• _Task goal_
Your answer should reproduce every line of the material in which the word "centerme" occurs.

• _Data supplied_
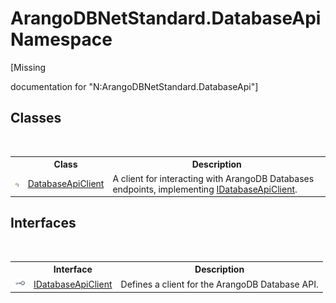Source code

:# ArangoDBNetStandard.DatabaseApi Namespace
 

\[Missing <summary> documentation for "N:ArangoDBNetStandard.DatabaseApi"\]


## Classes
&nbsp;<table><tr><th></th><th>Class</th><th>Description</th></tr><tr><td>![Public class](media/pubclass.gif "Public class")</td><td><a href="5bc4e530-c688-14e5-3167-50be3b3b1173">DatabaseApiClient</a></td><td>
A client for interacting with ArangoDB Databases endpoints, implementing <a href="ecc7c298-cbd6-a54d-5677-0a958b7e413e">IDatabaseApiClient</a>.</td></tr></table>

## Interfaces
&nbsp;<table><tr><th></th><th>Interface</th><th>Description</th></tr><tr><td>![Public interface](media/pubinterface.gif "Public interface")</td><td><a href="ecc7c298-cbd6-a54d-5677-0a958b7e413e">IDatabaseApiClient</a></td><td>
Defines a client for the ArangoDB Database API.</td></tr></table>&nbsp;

==

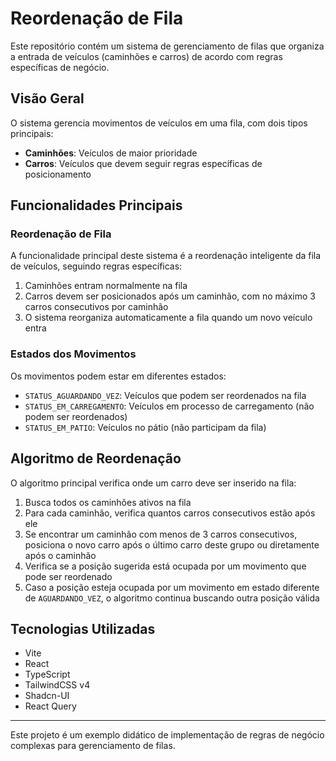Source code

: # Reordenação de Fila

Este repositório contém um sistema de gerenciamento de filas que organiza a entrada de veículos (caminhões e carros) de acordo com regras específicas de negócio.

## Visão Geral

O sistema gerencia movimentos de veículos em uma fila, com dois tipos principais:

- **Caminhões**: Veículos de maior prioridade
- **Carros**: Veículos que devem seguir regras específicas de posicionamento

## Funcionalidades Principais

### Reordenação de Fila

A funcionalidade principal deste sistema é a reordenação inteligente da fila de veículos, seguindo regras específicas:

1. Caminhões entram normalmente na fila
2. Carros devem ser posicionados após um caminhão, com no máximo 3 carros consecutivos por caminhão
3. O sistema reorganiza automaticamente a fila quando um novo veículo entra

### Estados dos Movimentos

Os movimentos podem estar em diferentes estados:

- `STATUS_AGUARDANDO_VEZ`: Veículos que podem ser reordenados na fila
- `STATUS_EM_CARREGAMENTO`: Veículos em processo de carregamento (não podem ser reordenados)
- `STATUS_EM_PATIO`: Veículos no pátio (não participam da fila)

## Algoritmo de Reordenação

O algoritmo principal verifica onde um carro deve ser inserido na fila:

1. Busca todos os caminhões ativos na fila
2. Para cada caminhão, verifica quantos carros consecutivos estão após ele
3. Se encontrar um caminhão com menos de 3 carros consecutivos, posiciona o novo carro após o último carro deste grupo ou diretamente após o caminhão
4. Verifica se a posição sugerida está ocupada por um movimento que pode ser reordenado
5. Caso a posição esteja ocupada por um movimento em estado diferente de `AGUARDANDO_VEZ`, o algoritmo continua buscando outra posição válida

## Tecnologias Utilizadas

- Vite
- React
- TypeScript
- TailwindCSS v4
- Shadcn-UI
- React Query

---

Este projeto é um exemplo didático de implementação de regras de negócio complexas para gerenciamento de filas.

==

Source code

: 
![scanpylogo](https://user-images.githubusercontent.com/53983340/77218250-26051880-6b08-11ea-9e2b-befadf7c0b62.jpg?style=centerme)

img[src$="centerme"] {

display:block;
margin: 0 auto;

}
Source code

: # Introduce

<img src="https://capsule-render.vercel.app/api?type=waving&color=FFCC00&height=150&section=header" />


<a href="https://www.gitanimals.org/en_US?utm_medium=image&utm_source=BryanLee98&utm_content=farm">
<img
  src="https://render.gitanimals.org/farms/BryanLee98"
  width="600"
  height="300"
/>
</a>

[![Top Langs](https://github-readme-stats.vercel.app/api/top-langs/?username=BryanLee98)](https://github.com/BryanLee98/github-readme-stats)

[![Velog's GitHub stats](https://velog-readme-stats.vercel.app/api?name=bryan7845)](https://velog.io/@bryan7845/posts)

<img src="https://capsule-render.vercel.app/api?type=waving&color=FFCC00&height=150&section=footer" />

• _Response box_
![scanpylogo](https://user-images.githubusercontent.com/53983340/77218250-26051880-6b08-11ea-9e2b-befadf7c0b62.jpg?style=centerme)
img[src$="centerme"] {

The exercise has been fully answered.